• [AIM OF THE EXERCISE]
All of the listing must be given again exactly, except that the images are dropped.

• [EXERCISE MATERIAL]
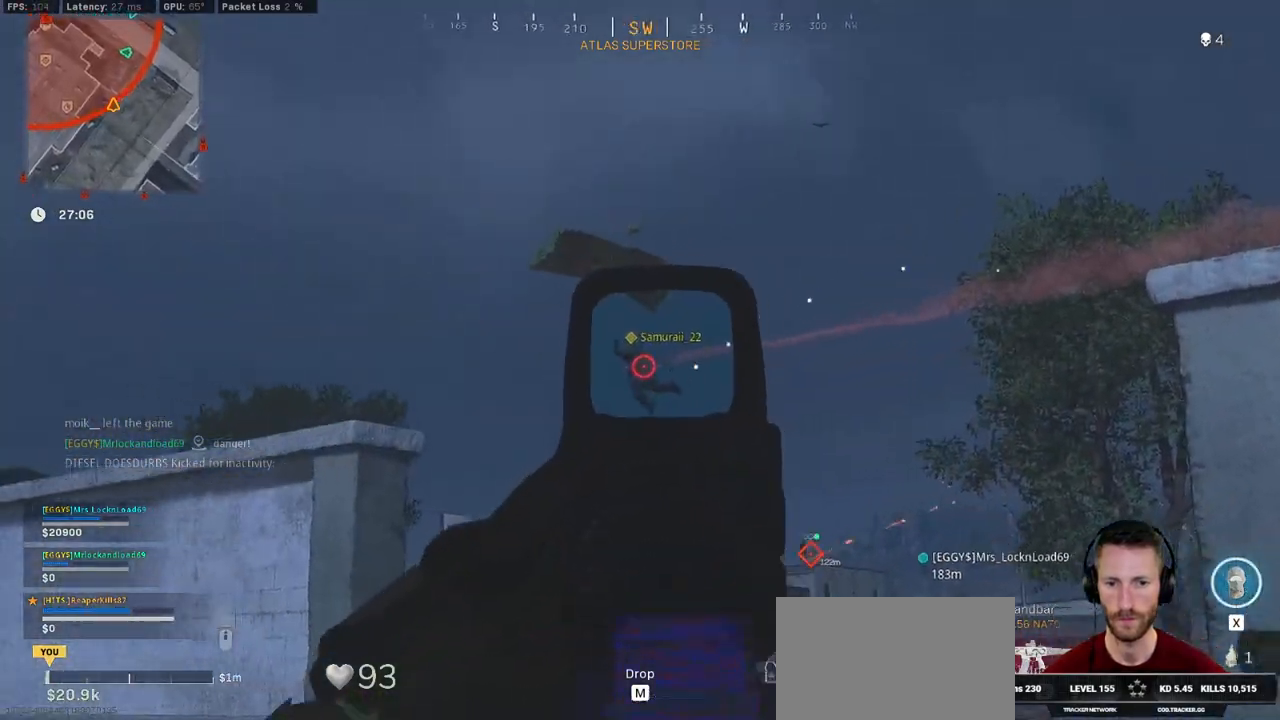
{"keys": ["d", "shift", "w"], "mouse": [], "events": [[466, "mouse_right", "up"], [483, "mouse_left", "up"], [483, "shift", "down"]]}
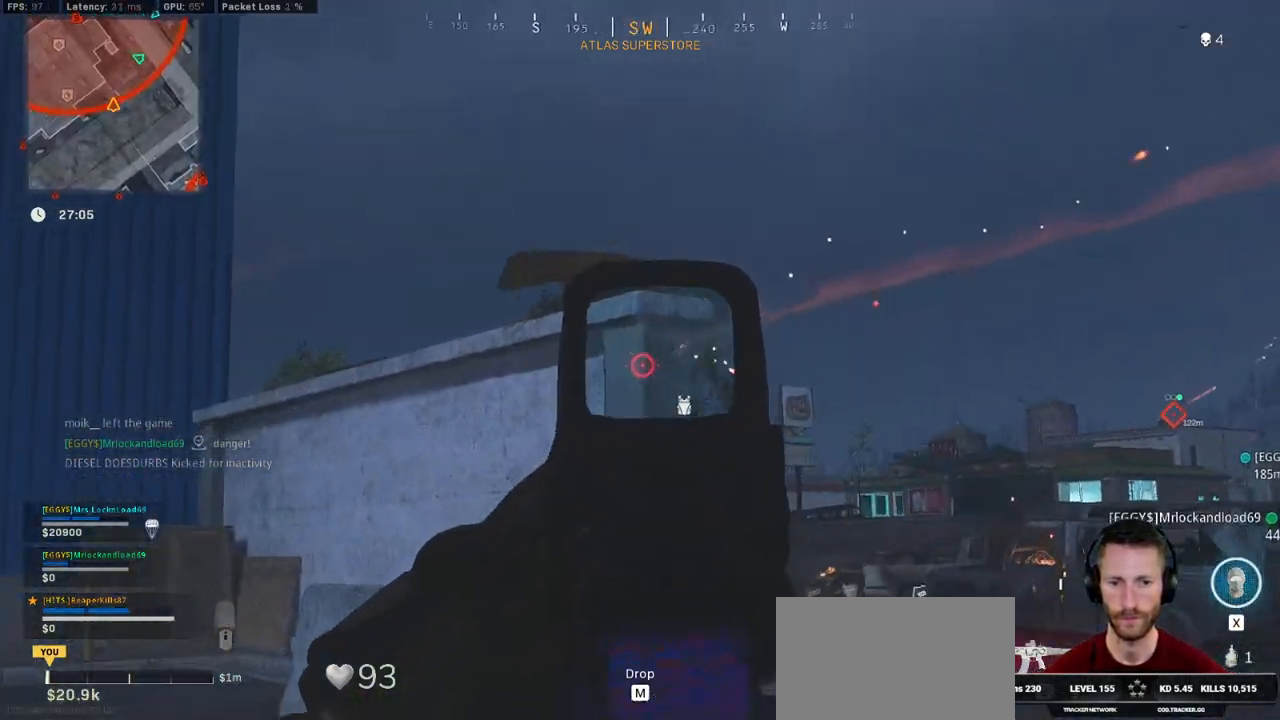
{"keys": ["shift", "w"], "mouse": [], "events": [[200, "d", "up"], [300, "d", "down"], [416, "d", "up"]]}
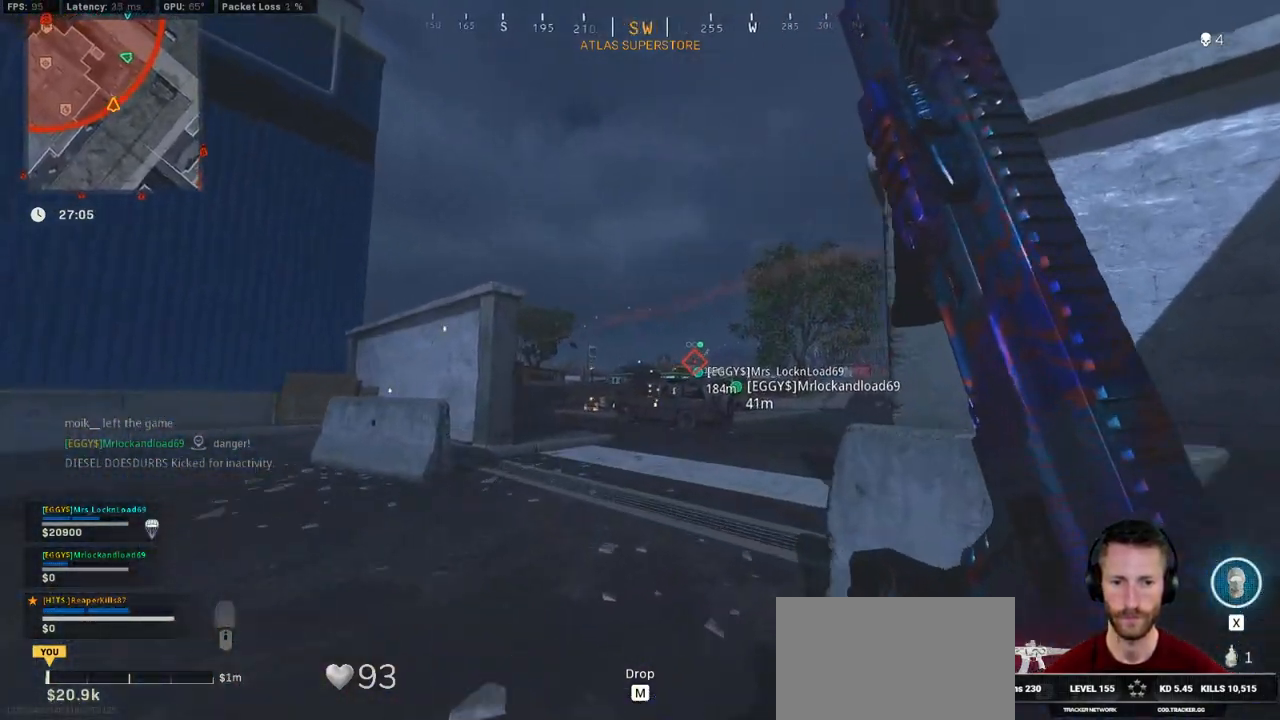
{"keys": ["d"], "mouse": ["right"], "events": [[33, "d", "down"], [250, "space", "down"], [333, "shift", "up"], [383, "space", "up"], [450, "w", "up"], [483, "mouse_right", "down"]]}
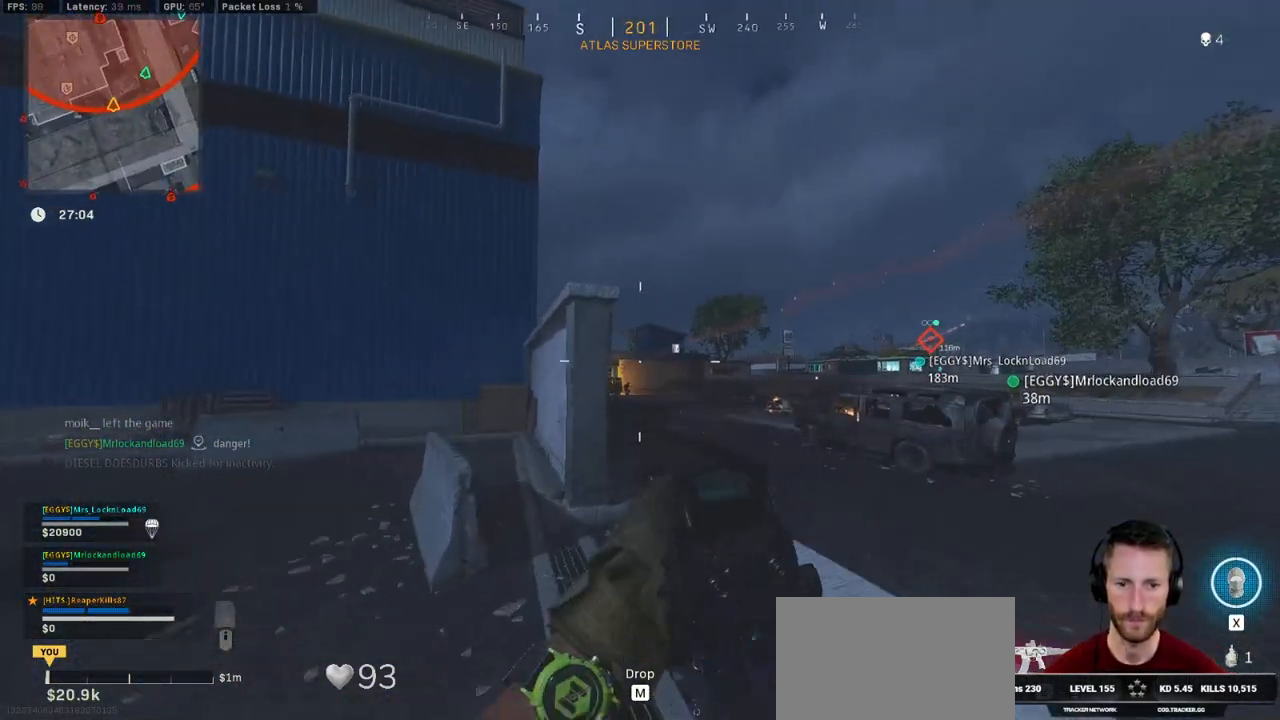
{"keys": ["d"], "mouse": ["left", "right"], "events": [[316, "mouse_left", "down"]]}
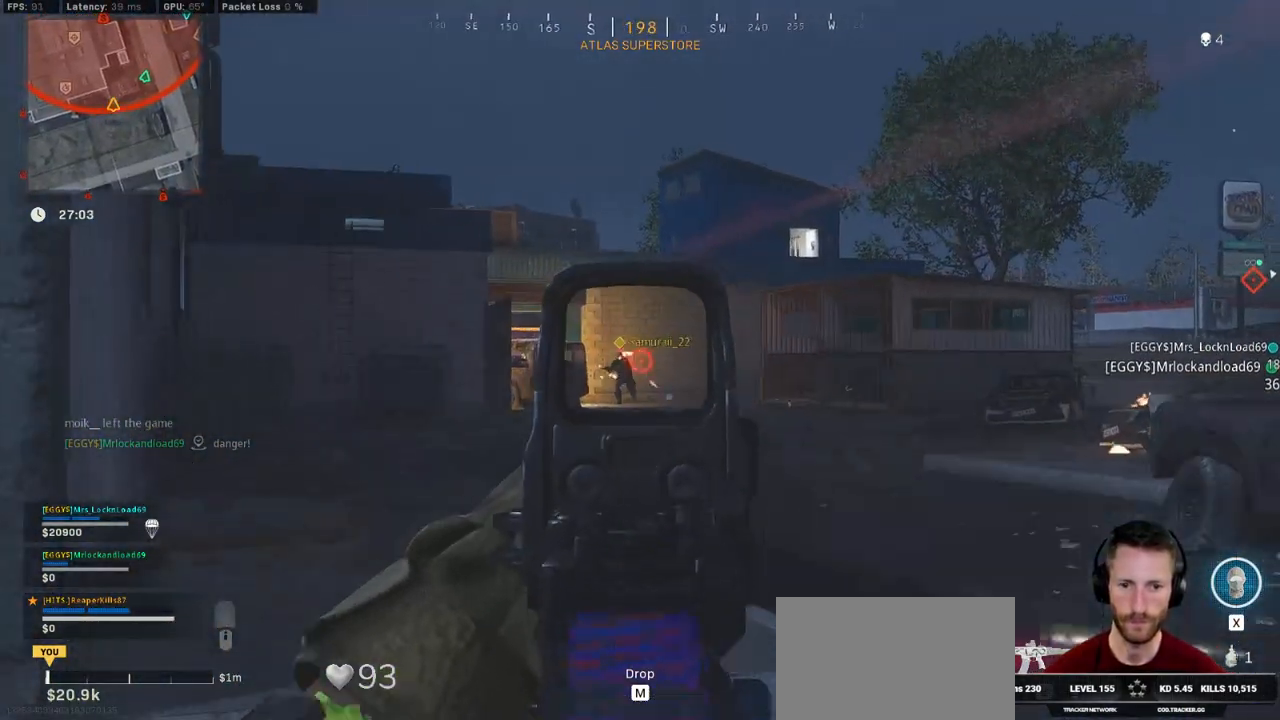
{"keys": ["d"], "mouse": ["left", "right"], "events": []}
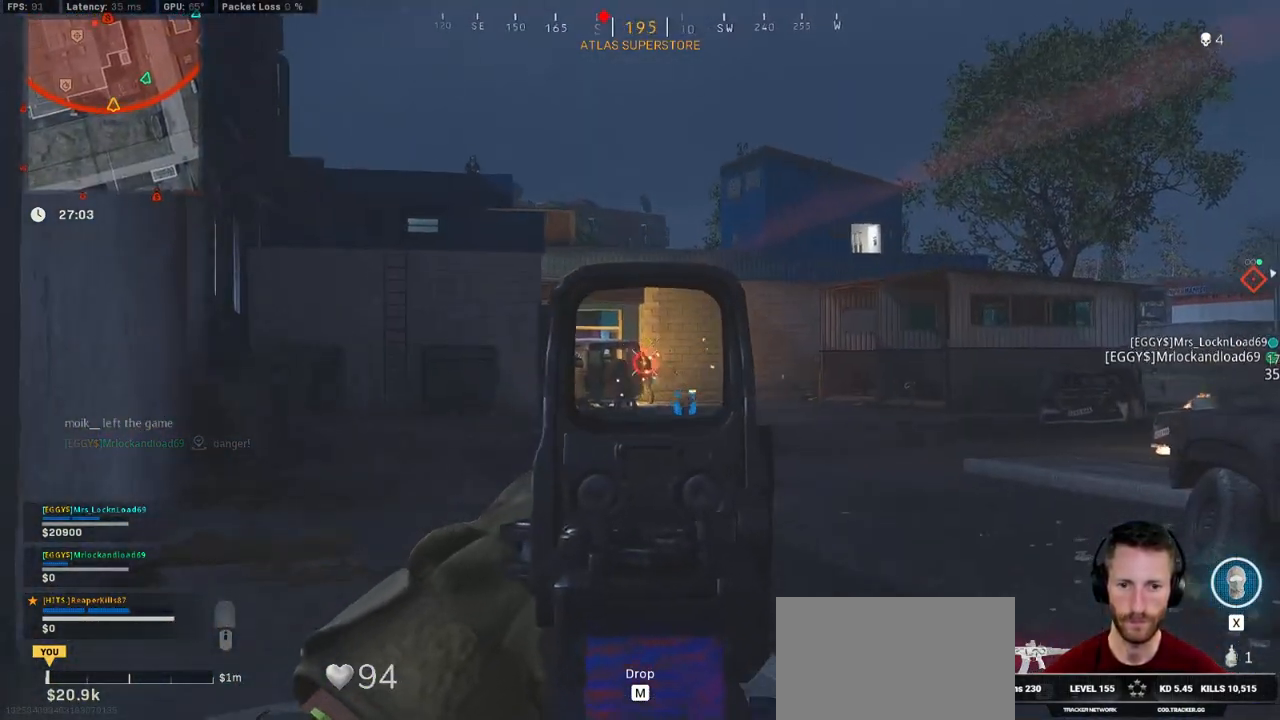
{"keys": ["a", "r", "w"], "mouse": [], "events": [[166, "d", "up"], [183, "a", "down"], [316, "mouse_left", "up"], [316, "mouse_right", "up"], [383, "w", "down"], [466, "r", "down"]]}
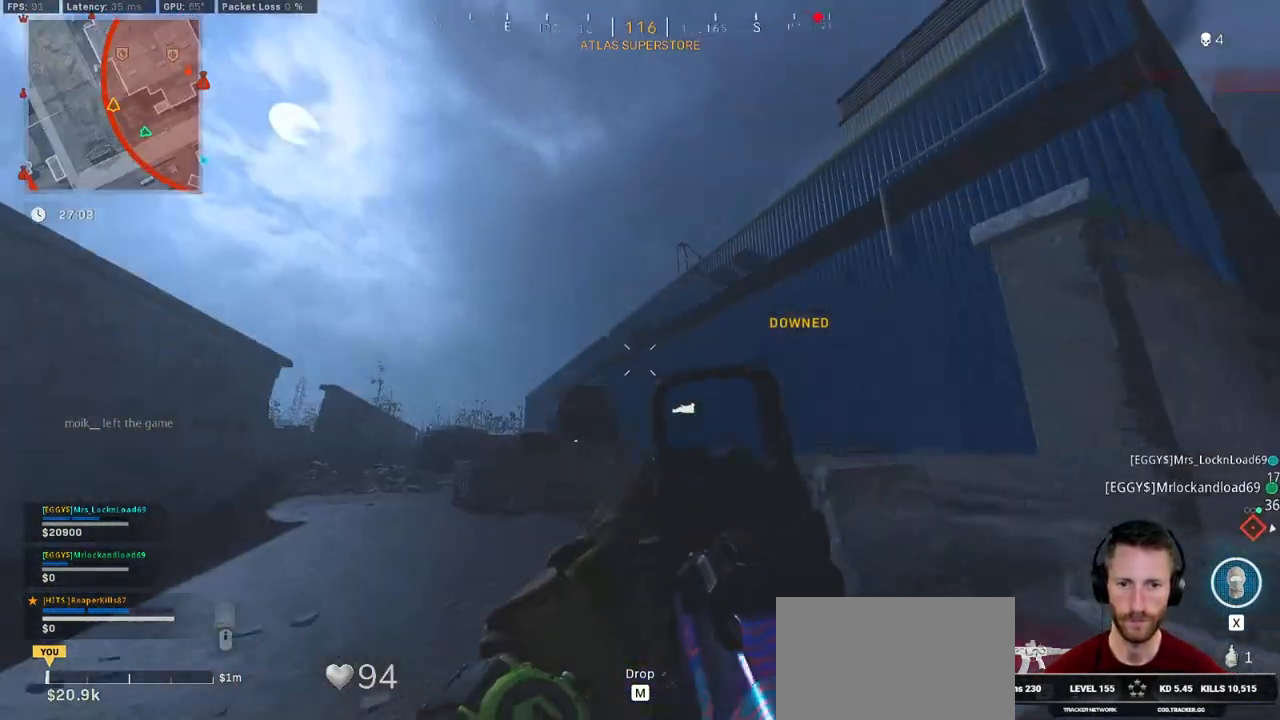
{"keys": ["a", "e", "w"], "mouse": []}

• [RESULT OF THE TASK]
{"keys": ["d", "shift", "w"], "mouse": [], "events": [[466, "mouse_right", "up"], [483, "mouse_left", "up"], [483, "shift", "down"]]}
{"keys": ["shift", "w"], "mouse": [], "events": [[200, "d", "up"], [300, "d", "down"], [416, "d", "up"]]}
{"keys": ["d"], "mouse": ["right"], "events": [[33, "d", "down"], [250, "space", "down"], [333, "shift", "up"], [383, "space", "up"], [450, "w", "up"], [483, "mouse_right", "down"]]}
{"keys": ["d"], "mouse": ["left", "right"], "events": [[316, "mouse_left", "down"]]}
{"keys": ["d"], "mouse": ["left", "right"], "events": []}
{"keys": ["a", "r", "w"], "mouse": [], "events": [[166, "d", "up"], [183, "a", "down"], [316, "mouse_left", "up"], [316, "mouse_right", "up"], [383, "w", "down"], [466, "r", "down"]]}
{"keys": ["a", "e", "w"], "mouse": []}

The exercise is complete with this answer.